### Exercise objective
Your answer must be an exact copy of the lines below, from the first through the one with "diskomfortas po desiniu", with no pictures.

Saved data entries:
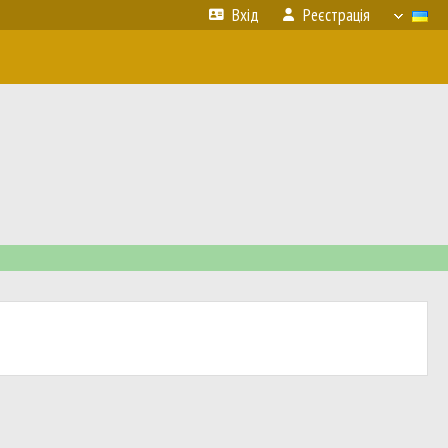
Вхід
Реєстрація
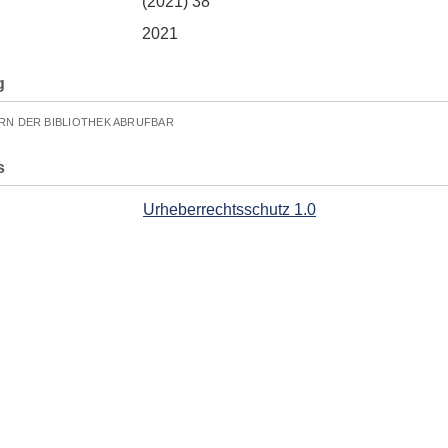
(2021) 38
2021
g
RN DER BIBLIOTHEK ABRUFBAR
s
Urheberrechtsschutz 1.0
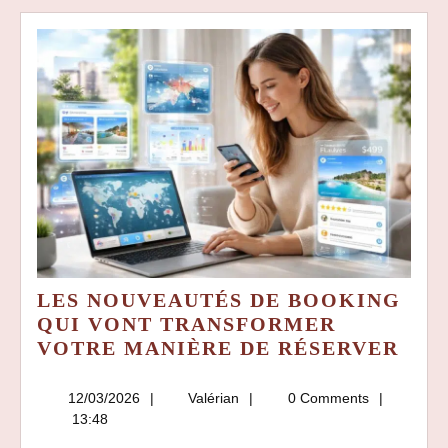
LES NOUVEAUTÉS DE BOOKING
QUI VONT TRANSFORMER
LES
VOTRE MANIÈRE DE RÉSERVER
NOU
DE
12/03/2026
Valérian
12/03/2026
Valérian
0 Comments
BOO
13:48
QUI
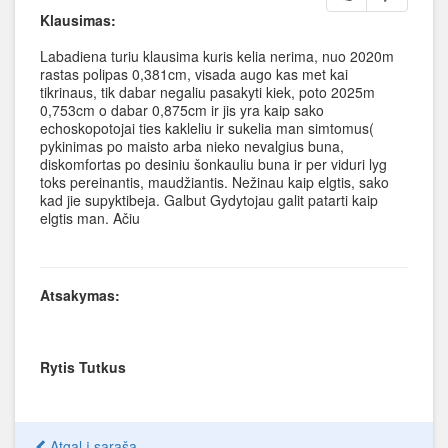
Klausimas:
Labadiena turiu klausima kuris kelia nerima, nuo 2020m
rastas polipas 0,381cm, visada augo kas met kai
tikrinaus, tik dabar negaliu pasakyti kiek, poto 2025m
0,753cm o dabar 0,875cm ir jis yra kaip sako
echoskopotojai ties kakleliu ir sukelia man simtomus(
pykinimas po maisto arba nieko nevalgius buna,
diskomfortas po desiniu šonkauliu buna ir per viduri lyg
toks pereinantis, maudžiantis. Nežinau kaip elgtis, sako
kad jie supyktibeja. Galbut Gydytojau galit patarti kaip
elgtis man. Ačiu
Atsakymas:
Rytis Tutkus
Atgal į sąrašą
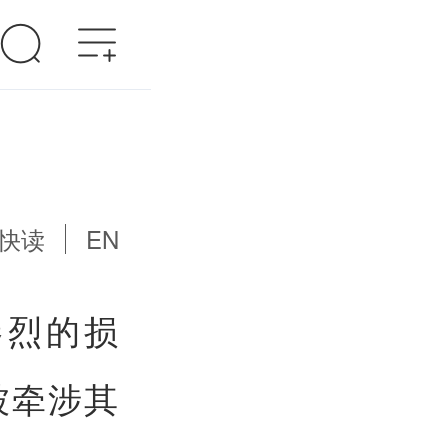
快读
EN
惨烈的损
被牵涉其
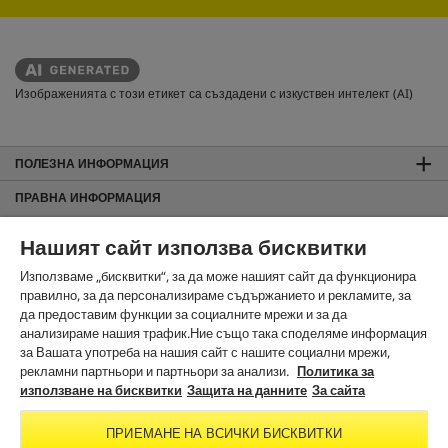
Изображенията с този етикет са създадени с изкуствен интелект (AI)
ПОЛЕЗНА ИНФОРМАЦИЯ
ПРАВНА ИНФОРМАЦИЯ
Общи търговски условия
Нашият сайт използва бисквитки
За сайта
Използваме „бисквитки“, за да може нашият сайт да функционира
Защита на данните
правилно, за да персонализираме съдържанието и рекламите, за
Използване на бисквитки
да предоставим функции за социалните мрежи и за да
Карта на сайта
анализираме нашия трафик.Ние също така споделяме информация
Информация за изхвърляне и приемане обратно
за Вашата употреба на нашия сайт с нашите социални мрежи,
рекламни партньори и партньори за анализи.
Политика за
Noto License Statement
използване на бисквитки
Защита на данните
За сайта
ЗА КОНТАКТИ
ПРИЕМАНЕ НА ВСИЧКИ БИСКВИТКИ
В СОЦИАЛНИТЕ МРЕЖИ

### Written solution
Вхід
Реєстрація
(2021) 38
2021
g
RN DER BIBLIOTHEK ABRUFBAR
s
Urheberrechtsschutz 1.0
LES NOUVEAUTÉS DE BOOKING
QUI VONT TRANSFORMER
LES
VOTRE MANIÈRE DE RÉSERVER
NOU
DE
12/03/2026
Valérian
12/03/2026
Valérian
0 Comments
BOO
13:48
QUI
Klausimas:
Labadiena turiu klausima kuris kelia nerima, nuo 2020m
rastas polipas 0,381cm, visada augo kas met kai
tikrinaus, tik dabar negaliu pasakyti kiek, poto 2025m
0,753cm o dabar 0,875cm ir jis yra kaip sako
echoskopotojai ties kakleliu ir sukelia man simtomus(
pykinimas po maisto arba nieko nevalgius buna,
diskomfortas po desiniu šonkauliu buna ir per viduri lyg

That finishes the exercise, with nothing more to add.